Voor de op te leggen straf houdt de rechtbank rekening met de landelijke oriëntatiepunten voor straftoemeting. Het uitgangspunt voor de strafoplegging voor een woninginbraak zonder recidive is een gevangenisstraf voor de duur van drie maanden. In het nadeel van verdachte weegt de rechtbank mee dat de feiten in vereniging zijn gepleegd. In het voordeel van verdachte houdt de rechtbank rekening met het feit dat hij volledige openheid van zaken heeft gegeven. Hij heeft bovendien blijk van inzicht gegeven in het kwalijke karakter van zijn handelen en ter zitting spijt betuigd. Alles afwegend is de rechtbank van oordeel dat een onvoorwaardelijke gevangenisstraf passend en geboden is en zij heeft geen reden om af te wijken van de oriëntatiepunten. Zij zal verdachte dan ook veroordelen tot een gevangenisstraf van 3 maanden met aftrek van de tijd die verdachte in voorlopige hechtenis heeft doorgebracht.

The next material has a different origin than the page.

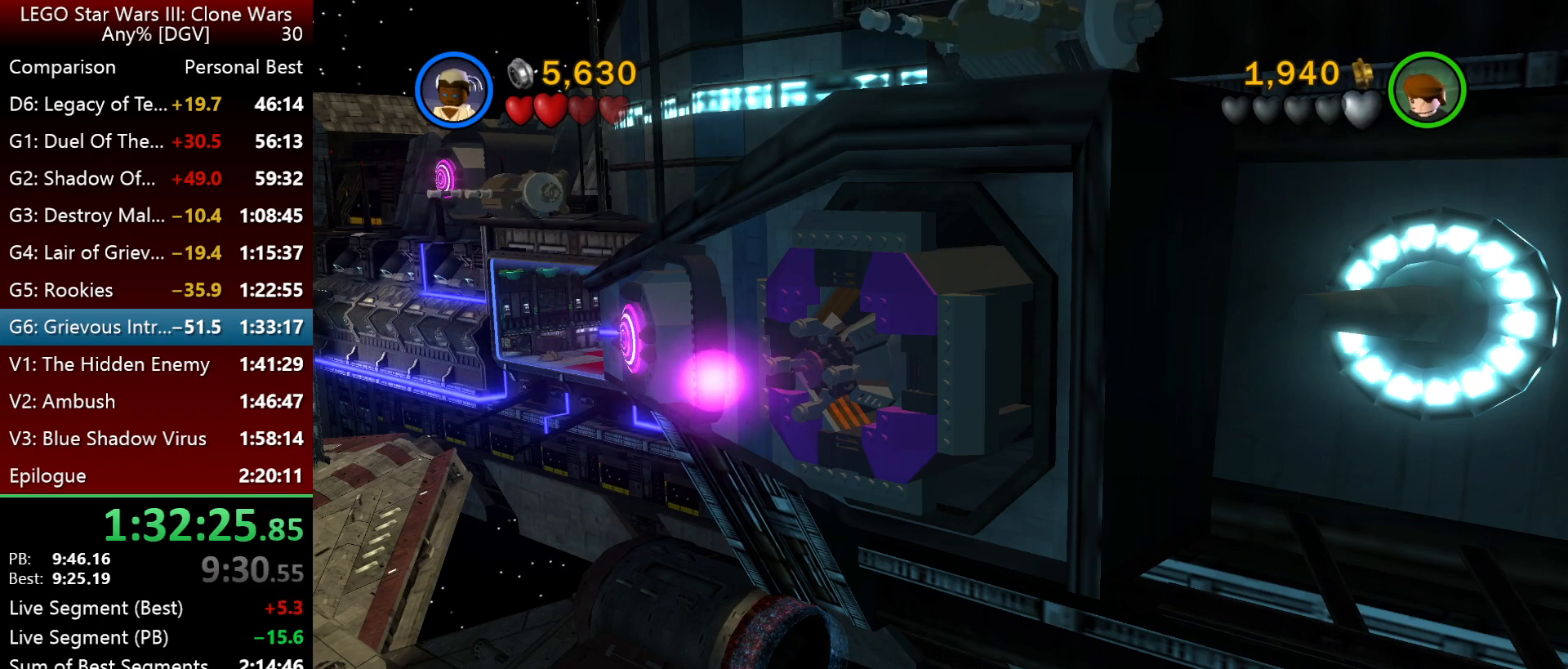
{"keys": ["i", "l"], "events": []}
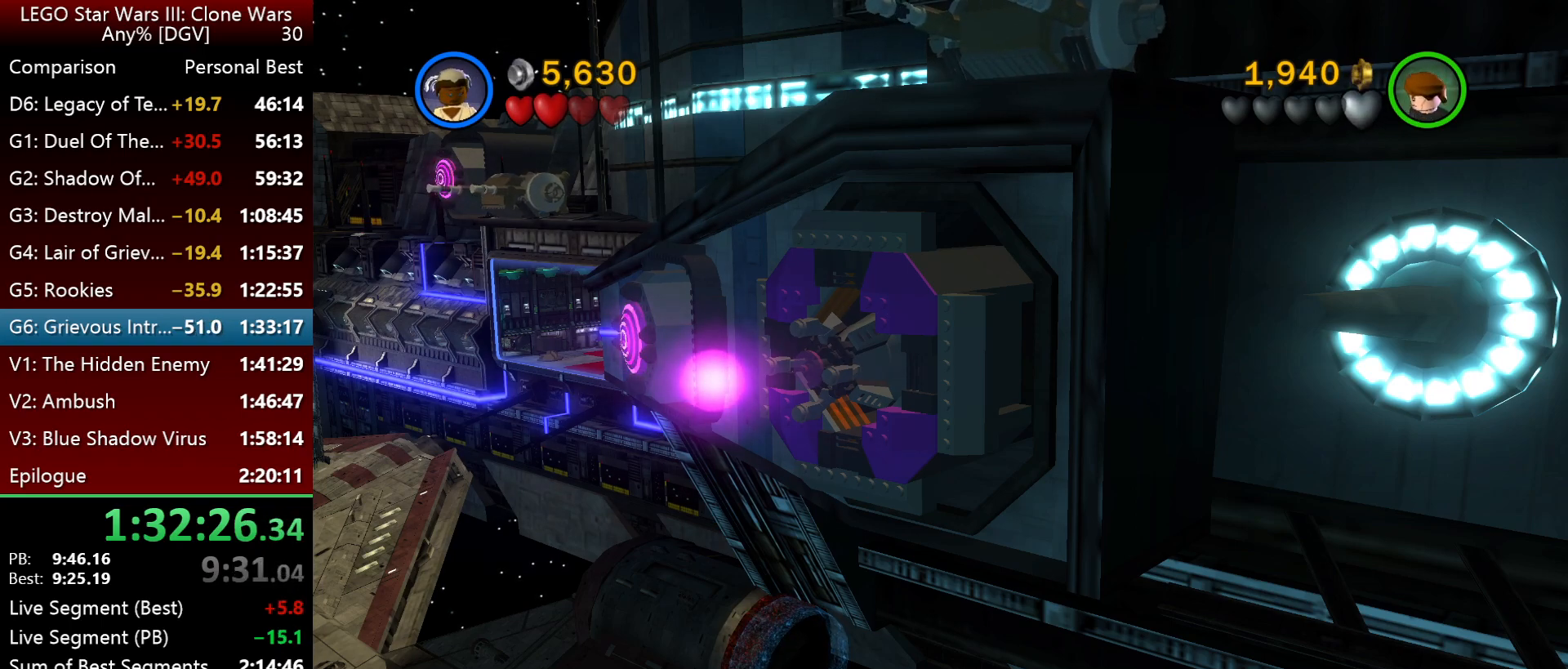
{"keys": ["i", "l"], "events": []}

7.De wettelijke voorschriften

De beslissing berust op de artikel 311 van het Wetboek van Strafrecht zoals dit artikel luidde ten tijde van het bewezenverklaarde.

8.De beslissing

De rechtbank:
Bewezenverklaring
- verklaart het tenlastegelegde bewezen, zodanig als hierboven onder 4.4 is omschreven;
- spreekt verdachte vrij van wat meer of anders is ten laste gelegd;
Strafbaarheid
- verklaart dat het bewezenverklaarde het volgende strafbare feit oplevert:
Diefstal door twee of meer verenigde personen waarbij de schuldige zich de toegang
tot de plaats van het misdrijf heeft verschaft door middel van braak;
- verklaart verdachte strafbaar;
Strafoplegging
- veroordeelt verdachte tot
een gevangenisstraf van 3 maanden;
- bepaalt dat de tijd die verdachte voor de tenuitvoerlegging van deze uitspraak in voorarrest heeft doorgebracht in mindering wordt gebracht bij de tenuitvoerlegging van de opgelegde gevangenisstraf.
Voorlopige hechtenis
- heft op het bevel tot voorlopige hechtenis per het moment dat de duur van de voorlopige hechtenis gelijk wordt aan de duur van de straf.
Dit vonnis is gewezen door mr. J.P.E. Mullers, voorzitter, mr. T.M. Brouwer en mr. D.L.J. Martens, rechters, in tegenwoordigheid van K. de Klerk-Van Rijs, griffier, en is uitgesproken ter openbare zitting op 23 september 2022.